YouTube brings us some seriously creepy comedy gold.

12 Responses to “Did You Stop Beating Your Wife To Come Down Here?”

  1. Ian Says:

    “You’re one little gnat. And look at the size of this church.”

    That pretty much sums up the church’s philosophy in a nutshell. Or at least their legal philosophy. What a brilliant scam.

  2. Timothy Says:

    “What are your crimes, Mark?”

    Is that the “What’s the frequency, Kenneth?” of a new millenium?

  3. niedermeyer Says:

    It’s the night of the living Scientologists! Man, South Park doesn’t even give these guys the credit they deserve

  4. Benny Says:

    “We didn’t make up interbulate, it was already in the English language.” Not as far as any reputable dictionary is concerned. Man those guys were creepy.

  5. Olly Says:

    Threadjacking.

    Just checked in with the Emerald, and was amused by this entirely meaningless statistic:

    According to a U.S. Department of Education study, about 27 percent of students at public four-year institutions classify themselves as minorities on the national level. In four-year-institutions in Oregon, however, only 15 percent of students enrolled classify as minorities - the University is below average across the board.

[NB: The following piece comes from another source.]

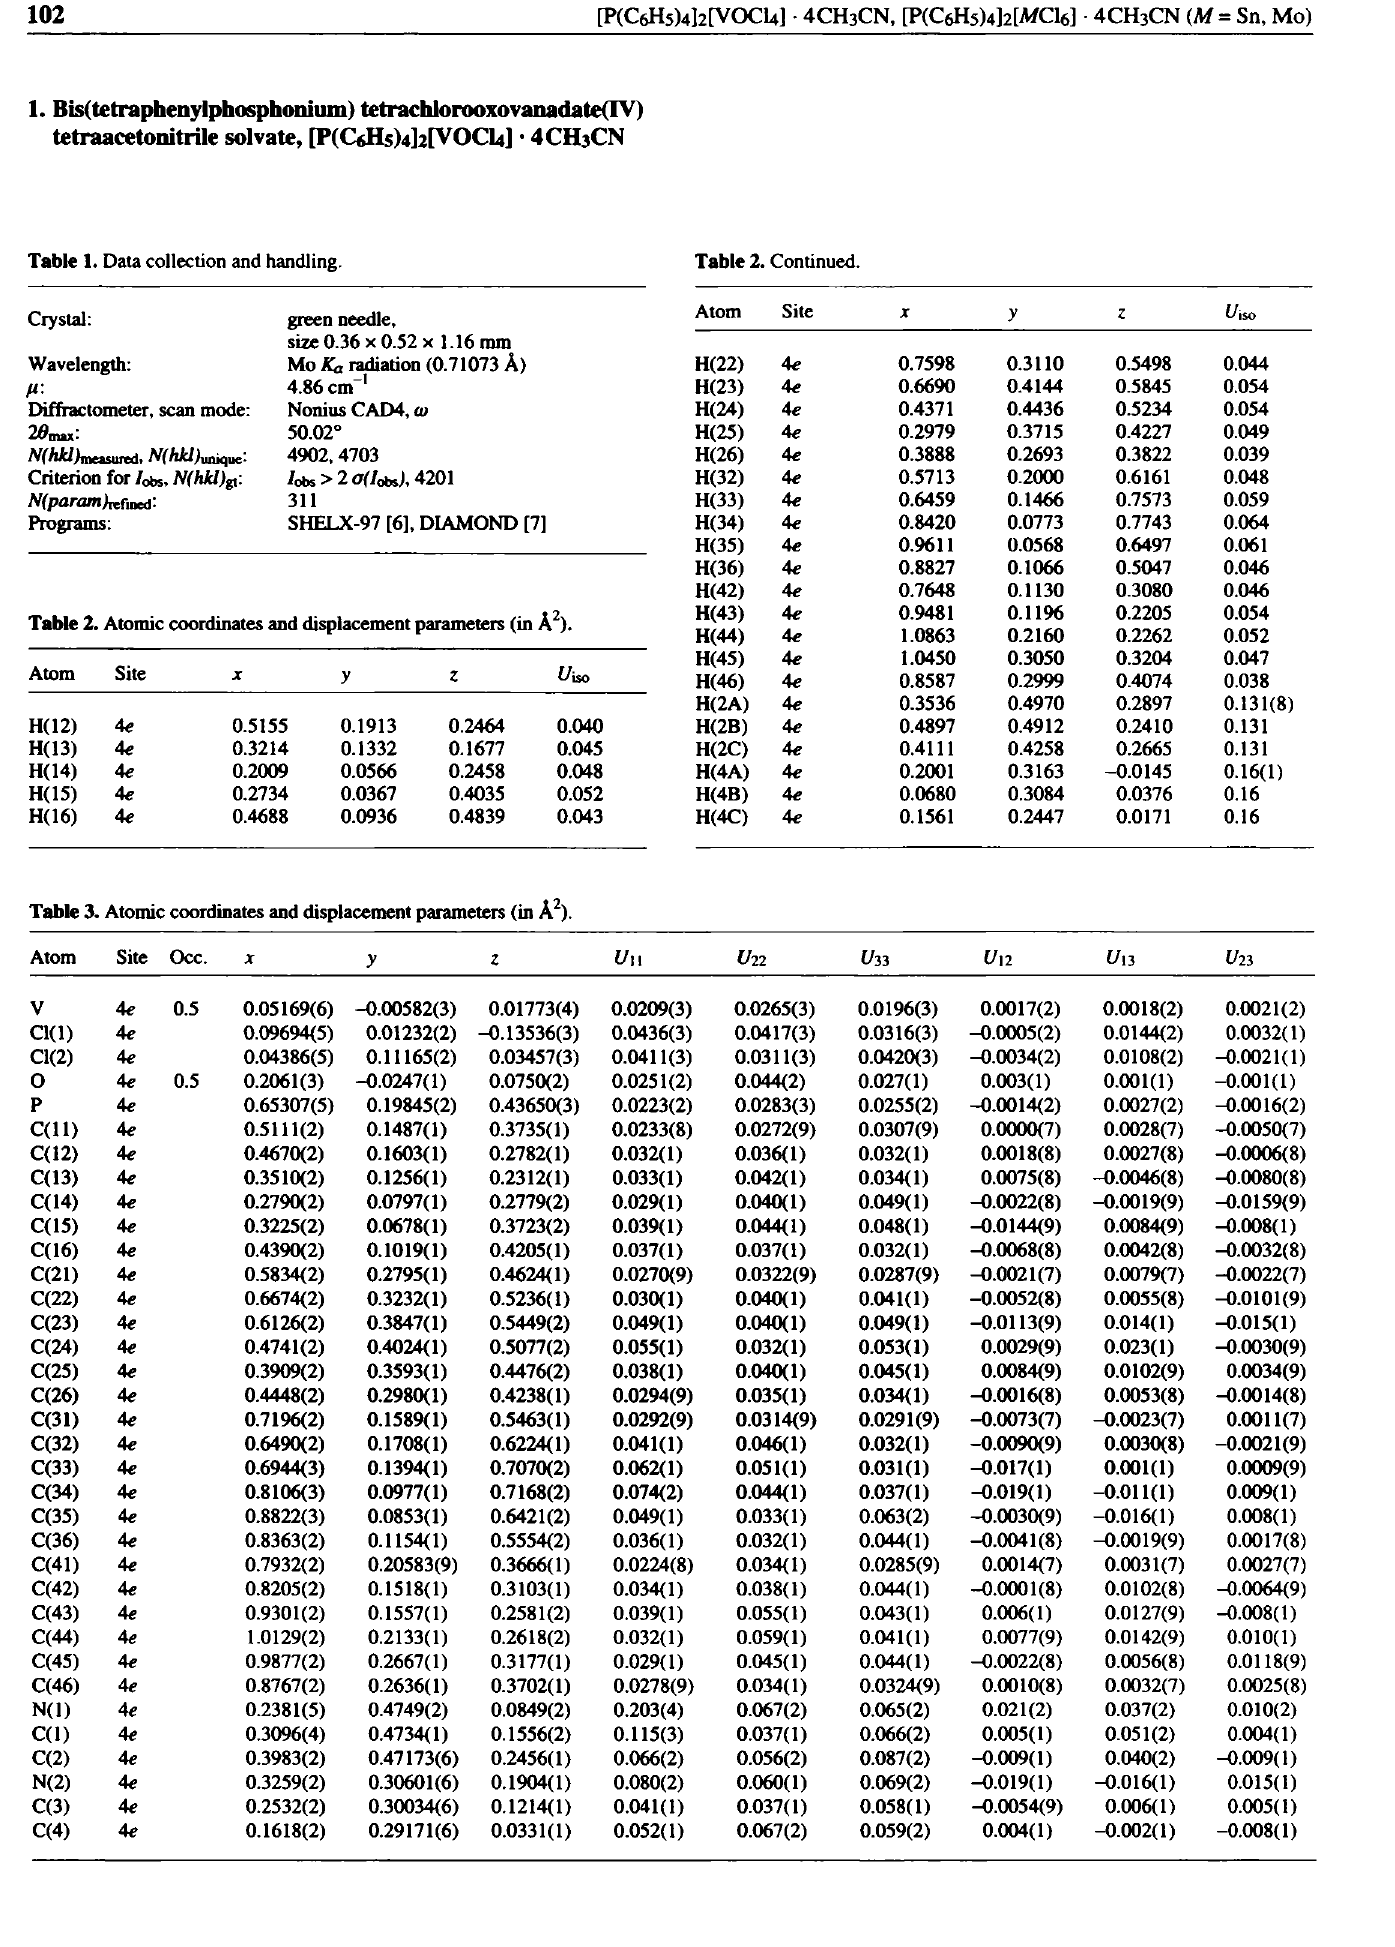
Table 1. Data collection and handling.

    It’s even worse than the ODE is telling you, folks: never mind the universities, the entire state is below average!

  6. olly Says:

    While I’m at it: I don’t know who this asshole is, but I do know that “dyspepic” isn’t a word.

  7. Timothy Says:

    Is that the beginnings of a faux hawk I see? How the mighty have fallen!

  8. The missing "T" in Dyspeptic Says:

    Jesus, if that’s the worst you can come up with, Olly …

    Also, I’m pretty sure I’m not supposed to post here anymore. Toodles. Drop me an email, fellas. And gimme that new fangled cell number, dude.

  9. Timothy Says:

    Dude, I sent you an email, you never return them.

  10. T Says:

    Oh, yeah … Sorry, busy week. Thanks for the compliments though. I’ll drop all y’all a line sometime. In the meantime, post more to the blog — I shouldn’t comment on stuff, but I can still read it.

  11. Olly Says:

    You should ask for your next one to read “Putting the ‘T’ back in ‘dyspeptic’.” The sub-editors owe you that much, I’d think.

    (Besides, as we both know from bitter experience, the comedy value of a typo is directly proportional to the prominence with which it is displayed.)